Records excerpted from a collection
____________________

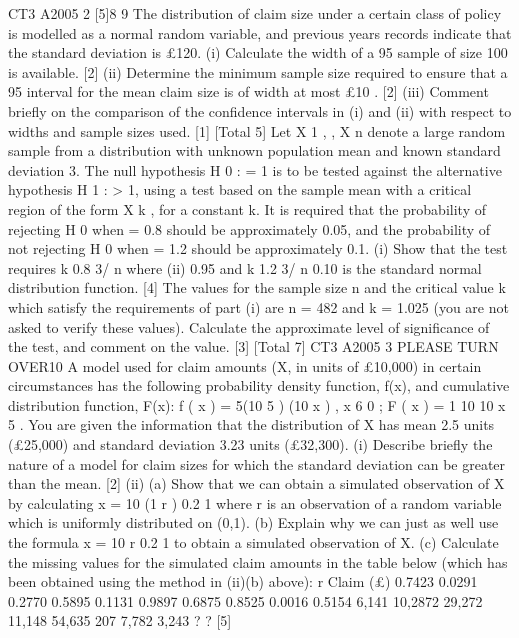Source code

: \documentclass[a4paper,12pt]{article}
\begin{document}
\begin{enumerate}
CT3 A2005
2
[5]8
9
The distribution of claim size under a certain class of policy is modelled as a normal
random variable, and previous years records indicate that the standard deviation is
£120.
(i) Calculate the width of a 95%
sample of size 100 is available.
[2]
(ii) Determine the minimum sample size required to ensure that a 95%
interval for the mean claim size is of width at most £10 .
[2]
(iii) Comment briefly on the comparison of the confidence intervals in (i) and (ii)
with respect to widths and sample sizes used.
[1]
[Total 5]
Let X 1 , , X n denote a large random sample from a distribution with unknown
population mean and known standard deviation 3. The null hypothesis H 0 : = 1 is
to be tested against the alternative hypothesis H 1 : > 1, using a test based on the
sample mean with a critical region of the form X
k , for a constant k.
It is required that the probability of rejecting H 0 when = 0.8 should be
approximately 0.05, and the probability of not rejecting H 0 when = 1.2 should be
approximately 0.1.
(i)
Show that the test requires
k 0.8
3/ n
where
(ii)
0.95 and
k 1.2
3/ n
0.10
is the standard normal distribution function.
[4]
The values for the sample size n and the critical value k which satisfy the
requirements of part (i) are n = 482 and k = 1.025 (you are not asked to verify
these values).
Calculate the approximate level of significance of the test, and comment on
the value.
[3]
[Total 7]
CT3 A2005
3
PLEASE TURN OVER10
A model used for claim amounts (X, in units of £10,000) in certain circumstances has
the following probability density function, f(x), and cumulative distribution function,
F(x):
f ( x ) =
5(10 5 )
(10 x )
, x
6
0 ; F ( x ) = 1
10
10 x
5
.
You are given the information that the distribution of X has mean 2.5 units (£25,000)
and standard deviation 3.23 units (£32,300).
(i) Describe briefly the nature of a model for claim sizes for which the standard
deviation can be greater than the mean.
[2]
(ii) (a)
Show that we can obtain a simulated observation of X by calculating
x = 10 (1 r )
0.2
1
where r is an observation of a random variable which is uniformly
distributed on (0,1).
(b)
Explain why we can just as well use the formula
x = 10 r
0.2
1
to obtain a simulated observation of X.
(c)
Calculate the missing values for the simulated claim amounts in the
table below (which has been obtained using the method in (ii)(b)
above):
r Claim (£)
0.7423
0.0291
0.2770
0.5895
0.1131
0.9897
0.6875
0.8525
0.0016
0.5154 6,141
10,2872
29,272
11,148
54,635
207
7,782
3,243
?
?
[5]


\end{enumerate}
\end{document}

____________________

**What to work on:**
Pull out all lines from the entries above that include the word "with".

**Finished exercise:**
with respect to widths and sample sizes used.
Let X 1 , , X n denote a large random sample from a distribution with unknown
sample mean with a critical region of the form X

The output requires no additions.